Asus P5E3 Deluxe WiFi-AP @n Socket 775 Motherboard
Asus have followed the recent trend of having rather large and complicated heatpipe systems cooling just about everything on the board. There is an array of heatpipes and fins, but unlike the RoG Maximus, there is no appearance of Asus's water-blocks.
The colour co-ordinating is easy to make sense of and the black PCB makes a nice first impression. The only thing I could say is that there are a lot of colours on the board and so it's not lent itself so much to a case with a window. The general layout is pretty good with almost everything sitting at the edges of the board.
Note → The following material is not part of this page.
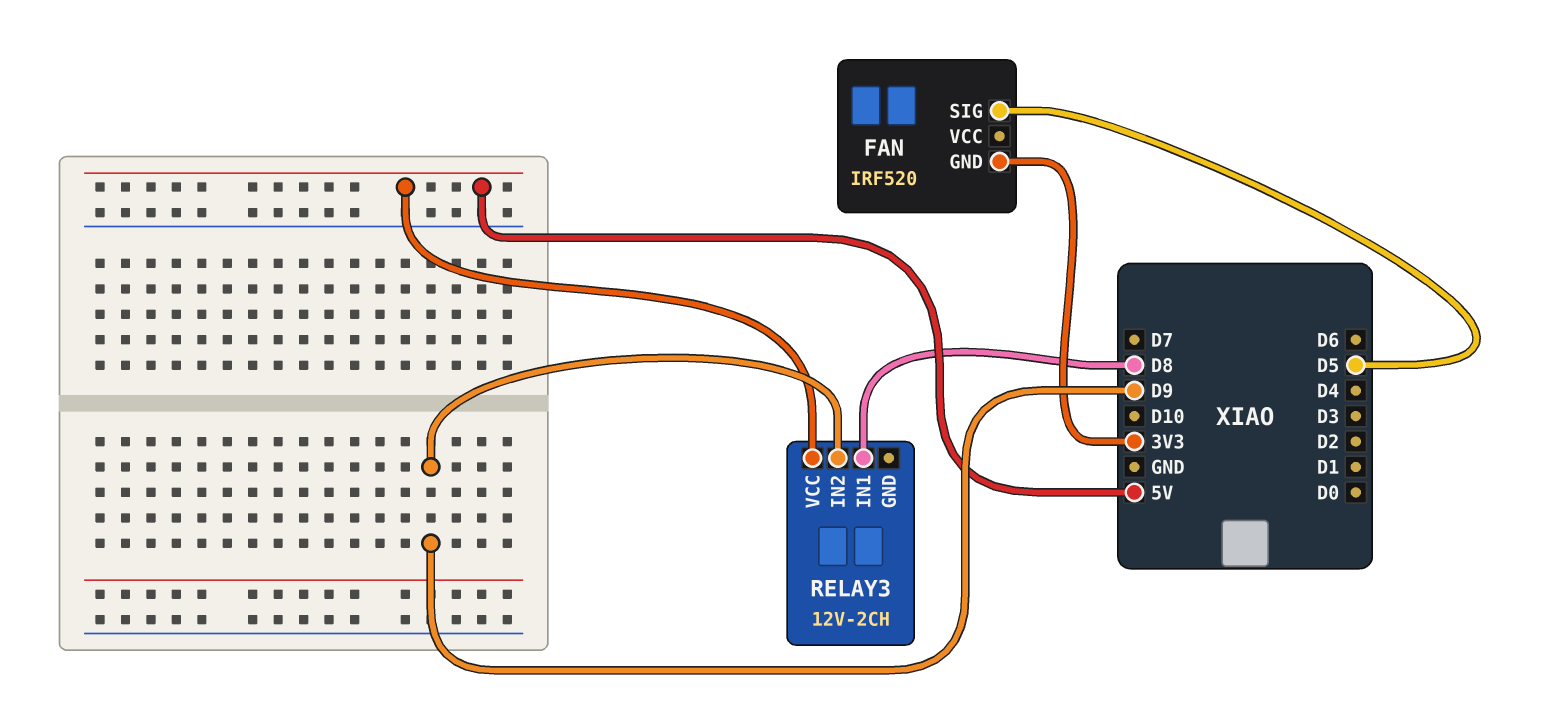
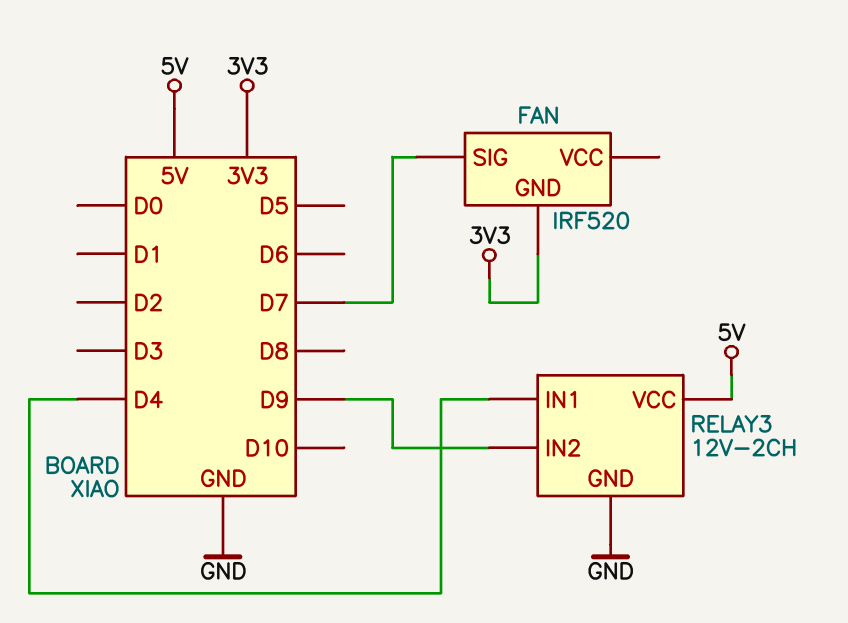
FAN pin SIG: D5 -> D7
RELAY3 pin GND: none -> GND
RELAY3 pin IN1: D8 -> D4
With 90° flipped SATA and IDE connectors, Asus have shown some thought has gone into the design. One thing I would make note of was the fairly large distance across the board that some of the I/O connectors have been placed, meaning a bit of a stretch for some case wiring.
The ring of heatpipes around the CPU area make the P5E3 feel a little crowded. After trying a few of our test heatsinks on the board I was pleasantly surprised to see that there was room for even the huge Scythe Infinity (Mugen).
The memory area is well organised, although it does look a little close to the heatpipe arrangement. As I mentioned before, Asus have given a nice block of 90° SATA ports. It's also good to see that the battery is away from the primary graphics card.
At this point I am going to mention the motherboard cooling again. Asus have once again implemented retention mechanisms for the heatsinks used on the board. This is a good move and should keep everything in place.
Getting onto the PCI and PCI-e slots, Asus have gone with 3 full size PCI-e slots, 2 x PCI slots and 2 x PCI-e x 1 slots. This should be enough for even the most packed system, although some may lament the lack of PCI-e x 1 devices to put in those gaps.
As usual, Asus have done a great job laying the board out. Only a couple of minor niggles sit in my mind, although that huge heatsink configuration may be a bigger issue for some.
There's a couple of things I miss as an enthusiast from the RoG Maximus:
* On board power/reset switches
* External CMOS reset
* POST LED readout
Still, this is a "lifestyle" board and as such is not aimed at the same audience.